- **Aim of the task**:
Edit all of the data below so that "enclosing rectangle" stands wherever "bounding box" appears, and change nothing else.

- **Provided entries**:
• • • • • • •

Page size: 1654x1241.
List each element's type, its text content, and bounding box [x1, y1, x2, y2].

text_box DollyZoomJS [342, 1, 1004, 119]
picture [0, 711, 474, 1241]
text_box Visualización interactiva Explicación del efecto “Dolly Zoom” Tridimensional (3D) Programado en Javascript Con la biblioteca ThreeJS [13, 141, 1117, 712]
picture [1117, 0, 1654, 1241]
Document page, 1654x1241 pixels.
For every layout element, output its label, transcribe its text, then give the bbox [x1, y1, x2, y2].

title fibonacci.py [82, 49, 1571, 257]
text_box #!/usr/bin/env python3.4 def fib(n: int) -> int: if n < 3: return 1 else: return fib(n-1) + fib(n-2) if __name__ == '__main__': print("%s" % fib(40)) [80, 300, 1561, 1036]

• • • • • • •

- **Finished answer**:
Page size: 1654x1241.
List each element's type, its text content, and enclosing rectangle [x1, y1, x2, y2].

text_box DollyZoomJS [342, 1, 1004, 119]
picture [0, 711, 474, 1241]
text_box Visualización interactiva Explicación del efecto “Dolly Zoom” Tridimensional (3D) Programado en Javascript Con la biblioteca ThreeJS [13, 141, 1117, 712]
picture [1117, 0, 1654, 1241]
Document page, 1654x1241 pixels.
For every layout element, output its label, transcribe its text, then give the bbox [x1, y1, x2, y2].

title fibonacci.py [82, 49, 1571, 257]
text_box #!/usr/bin/env python3.4 def fib(n: int) -> int: if n < 3: return 1 else: return fib(n-1) + fib(n-2) if __name__ == '__main__': print("%s" % fib(40)) [80, 300, 1561, 1036]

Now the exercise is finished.